UNESCO reported a mother who is literate is 23 percent more likely to give birth with the help of a skilled attendant or midwife. Further, children born to literate mothers are also 50 percent more likely to live past the age of five.
5. Education Empowers Females
The benefits of female education are not limited to childbirth. When women receive educational opportunities they have greater abilities to generate income, their families are healthier, they raise fewer children and get married at older ages, thereby averting child marriages.
Educating mothers is integral for the societies they belong to. Over the last four decades, around four million child deaths have been prevented due to an increase in female education according to a study funded by the Bill and Melinda Gates Foundation posted in The Lancet journal.

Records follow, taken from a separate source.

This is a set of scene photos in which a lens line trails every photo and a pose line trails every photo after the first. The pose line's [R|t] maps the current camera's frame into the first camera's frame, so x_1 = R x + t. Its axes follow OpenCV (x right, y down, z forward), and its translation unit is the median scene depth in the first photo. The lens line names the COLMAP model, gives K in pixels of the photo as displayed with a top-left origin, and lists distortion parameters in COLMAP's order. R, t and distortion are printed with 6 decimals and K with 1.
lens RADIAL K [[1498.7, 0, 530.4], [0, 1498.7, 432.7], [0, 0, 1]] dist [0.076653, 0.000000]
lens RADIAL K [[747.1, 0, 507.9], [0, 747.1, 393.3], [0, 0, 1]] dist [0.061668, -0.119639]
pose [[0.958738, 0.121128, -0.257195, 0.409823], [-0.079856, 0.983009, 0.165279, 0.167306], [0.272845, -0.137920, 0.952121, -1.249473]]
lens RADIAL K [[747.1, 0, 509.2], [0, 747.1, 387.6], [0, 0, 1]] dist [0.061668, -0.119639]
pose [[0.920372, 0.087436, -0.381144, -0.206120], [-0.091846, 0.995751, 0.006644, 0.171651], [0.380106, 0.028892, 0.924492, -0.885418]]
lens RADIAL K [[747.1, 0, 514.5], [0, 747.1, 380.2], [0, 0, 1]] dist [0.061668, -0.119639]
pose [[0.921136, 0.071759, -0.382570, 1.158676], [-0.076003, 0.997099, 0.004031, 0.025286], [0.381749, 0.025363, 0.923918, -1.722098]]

6. Education, Food Security and Nutrition
Poor nutrition affects brain development and the ability to learn for individuals living within poverty stricken areas.

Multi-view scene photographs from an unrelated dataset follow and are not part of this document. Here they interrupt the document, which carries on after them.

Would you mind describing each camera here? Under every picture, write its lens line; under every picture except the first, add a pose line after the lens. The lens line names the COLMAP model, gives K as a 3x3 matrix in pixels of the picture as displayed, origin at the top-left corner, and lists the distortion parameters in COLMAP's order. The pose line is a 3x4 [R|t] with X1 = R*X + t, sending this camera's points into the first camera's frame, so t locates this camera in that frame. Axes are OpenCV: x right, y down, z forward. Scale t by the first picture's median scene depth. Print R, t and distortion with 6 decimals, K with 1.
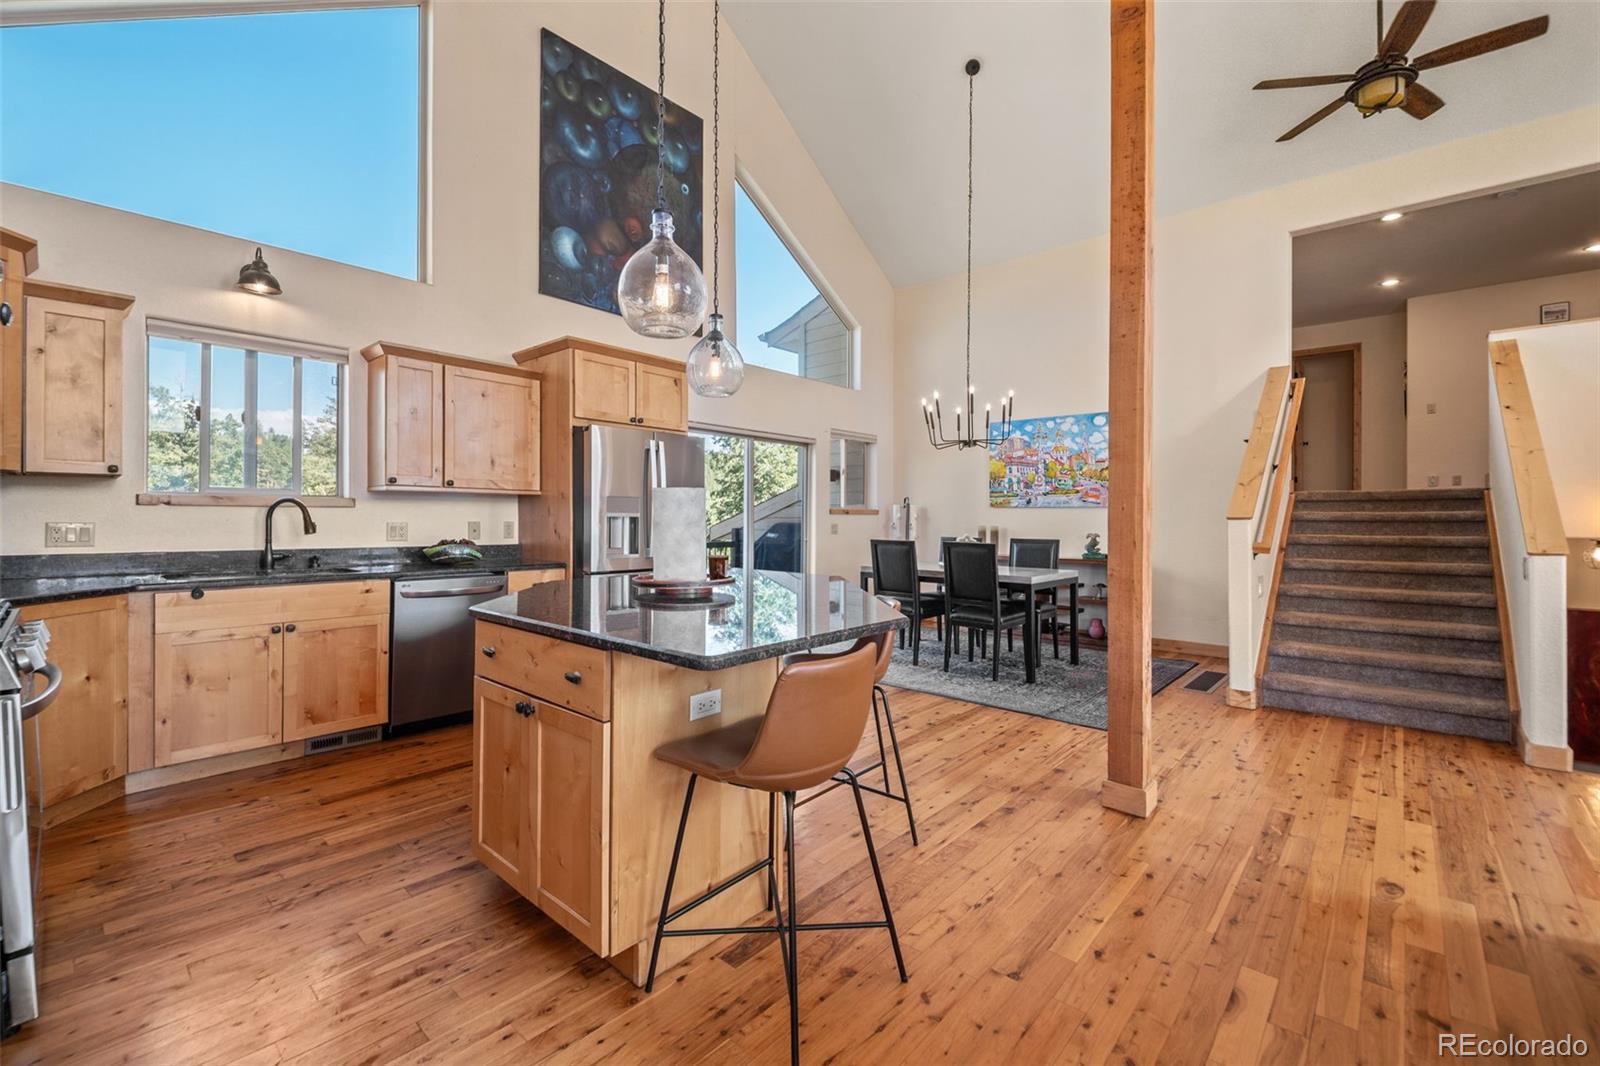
lens RADIAL K [[668.6, 0, 783.9], [0, 668.6, 518.0], [0, 0, 1]] dist [0.001039, 0.000122]
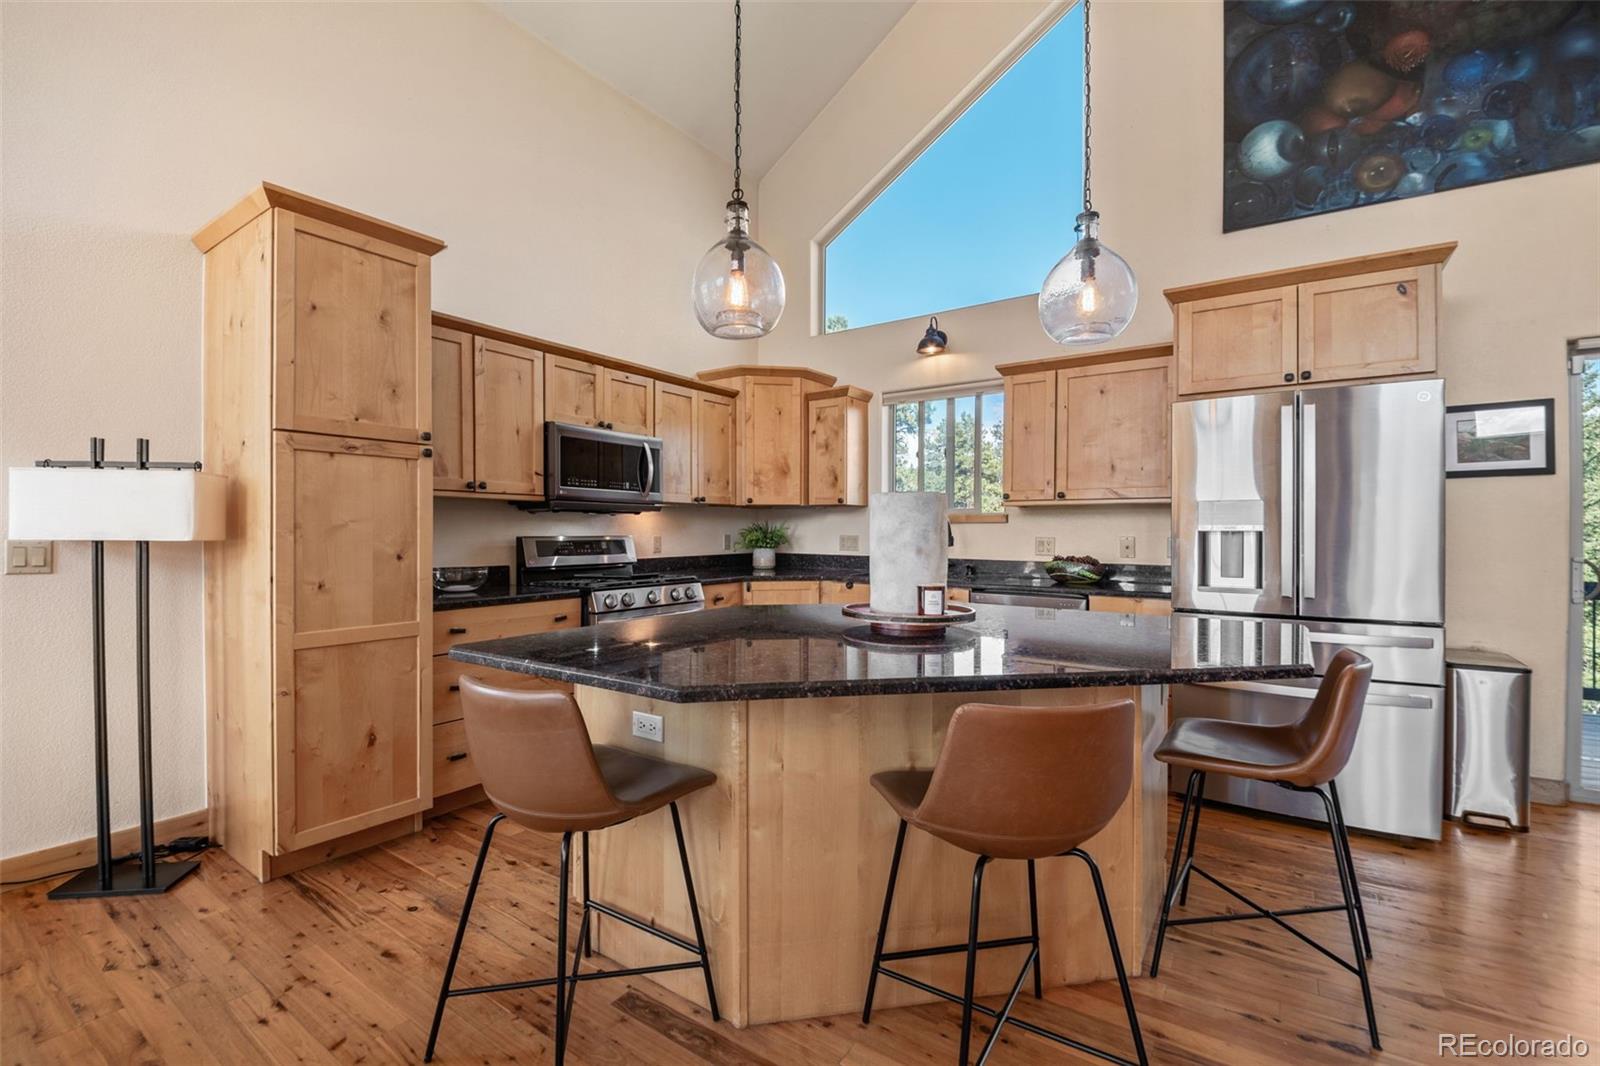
lens RADIAL K [[681.5, 0, 779.7], [0, 681.5, 532.6], [0, 0, 1]] dist [0.000133, -0.012907]
pose [[0.115858, -0.000500, -0.993266, 0.292937], [-0.001950, 0.999998, -0.000731, 0.000998], [0.993264, 0.002022, 0.115857, 0.364488]]
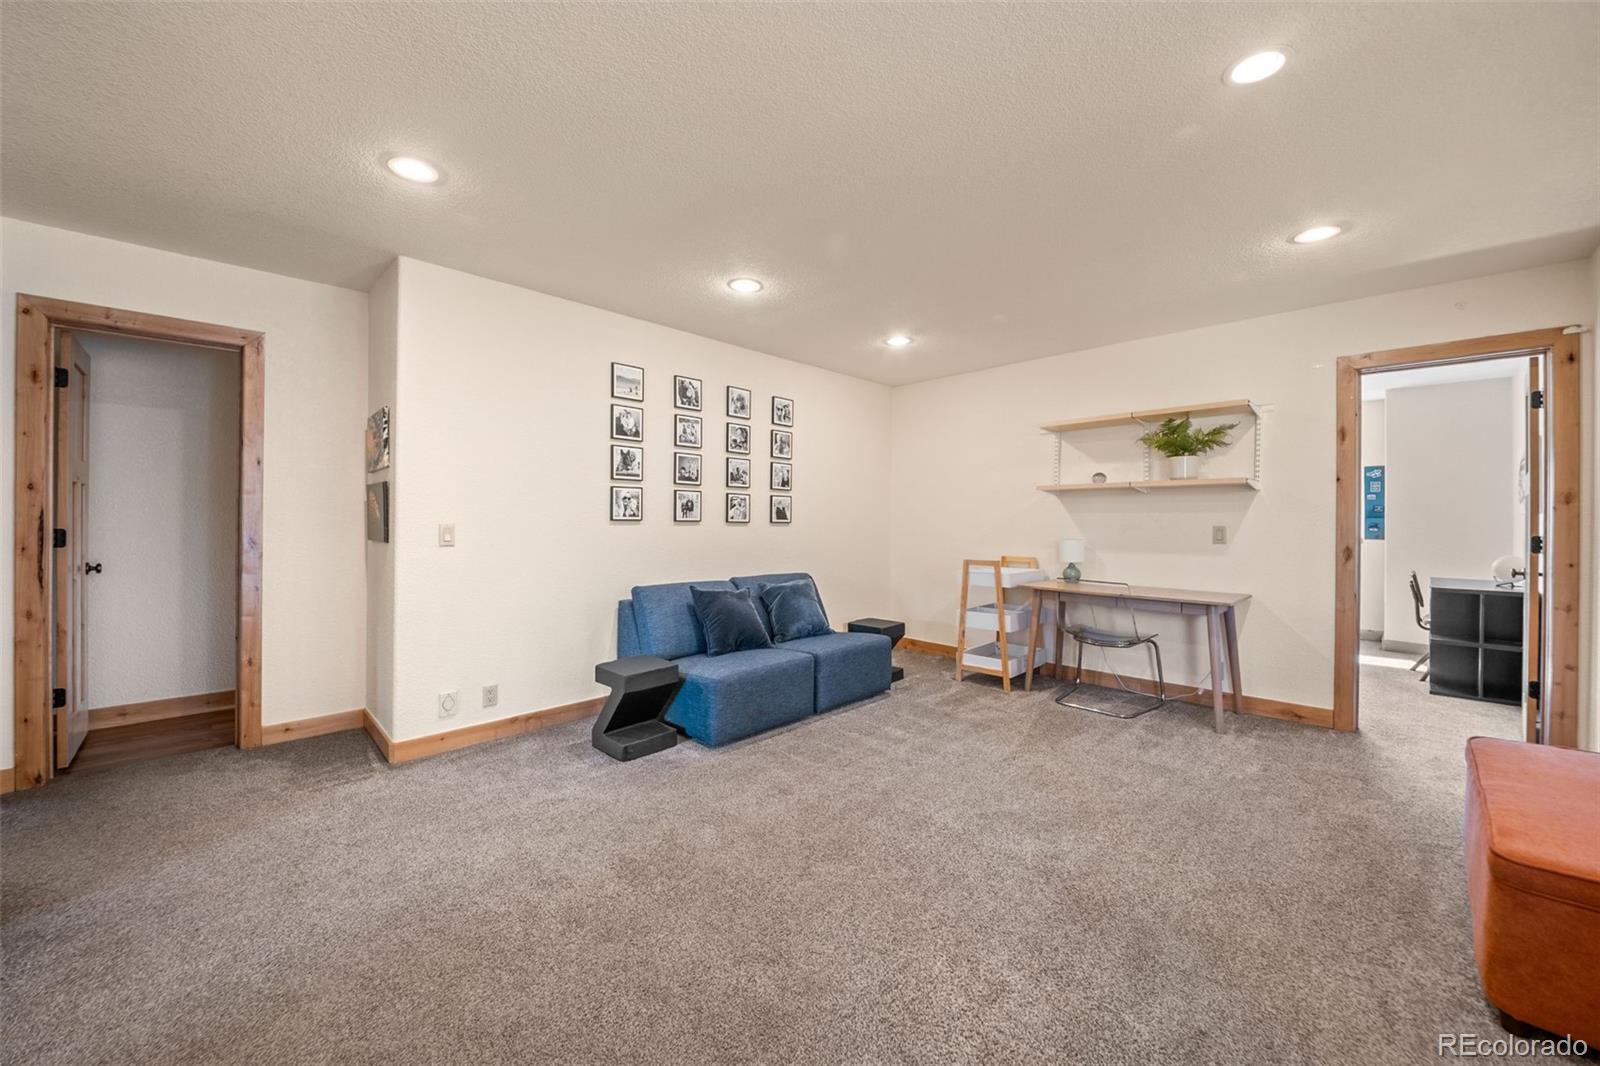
lens RADIAL K [[656.1, 0, 786.6], [0, 656.1, 527.4], [0, 0, 1]] dist [-0.000638, -0.000319]
pose [[0.067835, -0.013462, 0.997606, 0.835060], [-0.009033, 0.999860, 0.014107, -0.261024], [-0.997656, -0.009968, 0.067704, 1.110468]]
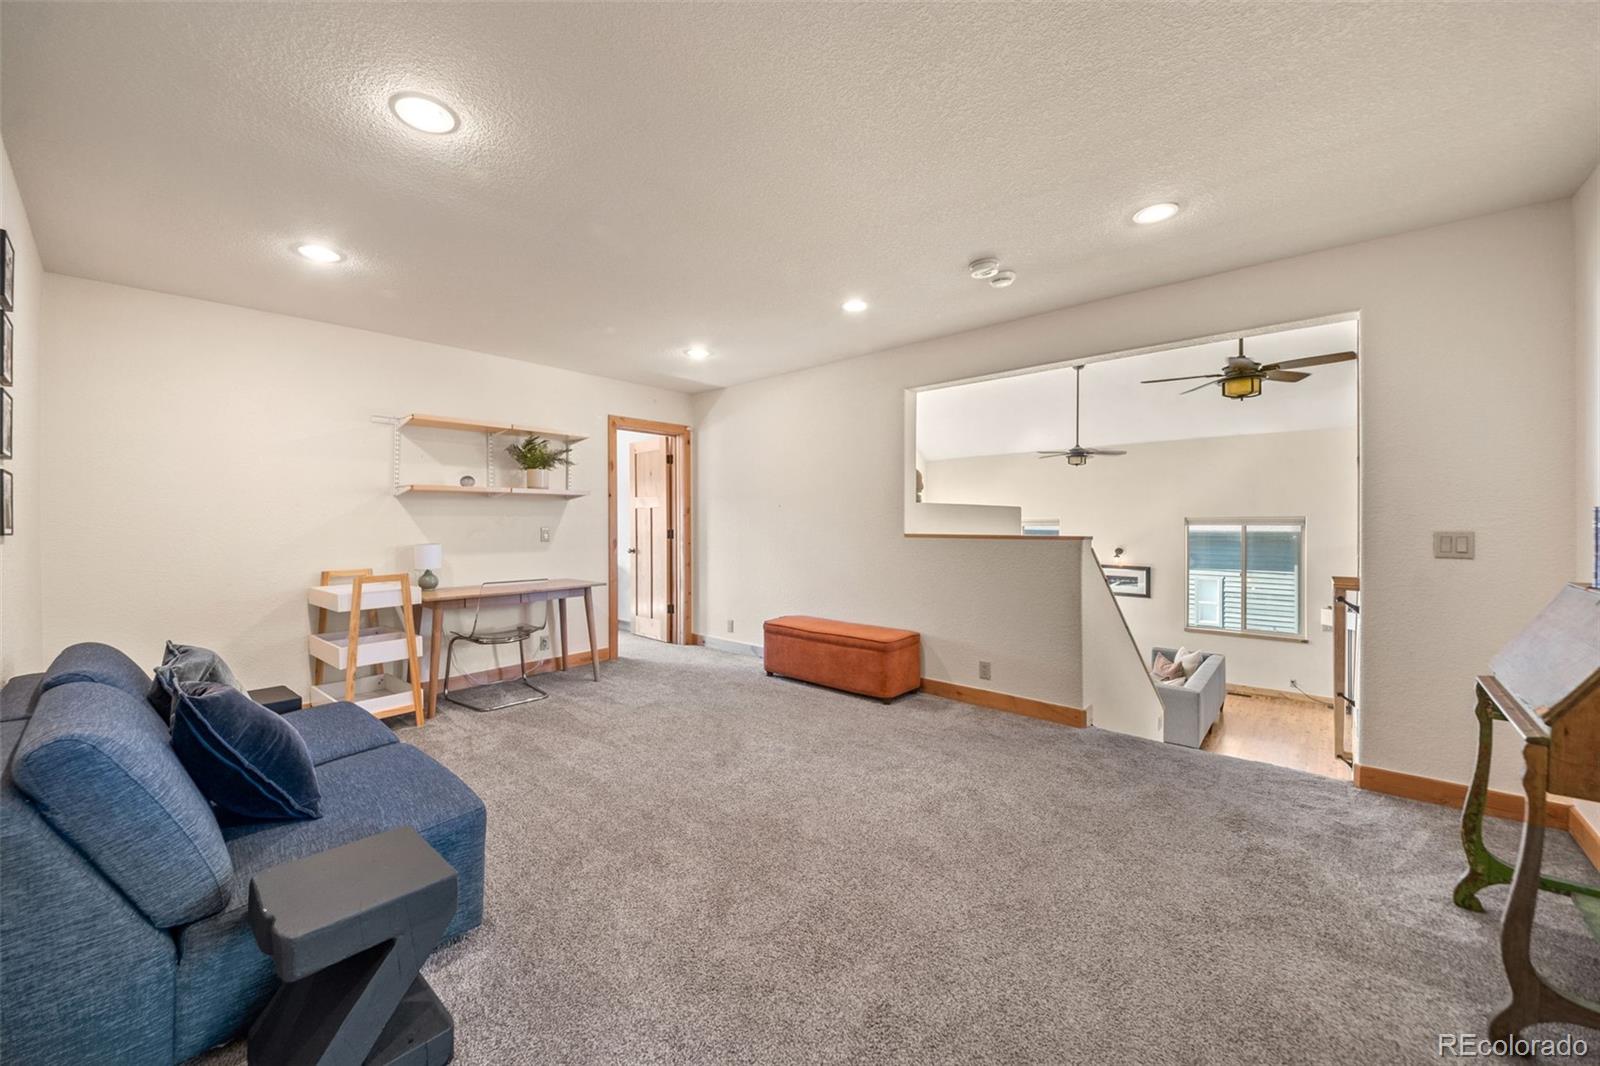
lens RADIAL K [[622.7, 0, 800.1], [0, 622.7, 526.7], [0, 0, 1]] dist [0.093637, -0.000056]
pose [[-0.998966, 0.000602, -0.045459, 1.293862], [0.000247, 0.999969, 0.007811, -0.263922], [0.045462, 0.007791, -0.998936, 1.589938]]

According to UNESCO, 1.7 million fewer children would suffer from stunting, a sign of malnutrition, if all women completed primary education levels. Education also contributes to a more varied diet which reduces the prevalence of malnutrition.
7. Education and the Development of Technical Skills
With increased levels of education, a country’s residents will be more likely to gain knowledge of technical skills creating employment opportunities in fields such as agriculture, construction, technologies and transportation. The development of infrastructure gives children living in remote areas the ability to reach school facilities more easily, raising educational levels within that particular area.
8. Education Boosts Economic Growth
Education promotes and fuels productivity gains that boost economic growth within countries. As reported by the United States Agency for International Development, increasing the average level of education in a country by one year can increase the annual gross domestic product of that nation by half a percentage point.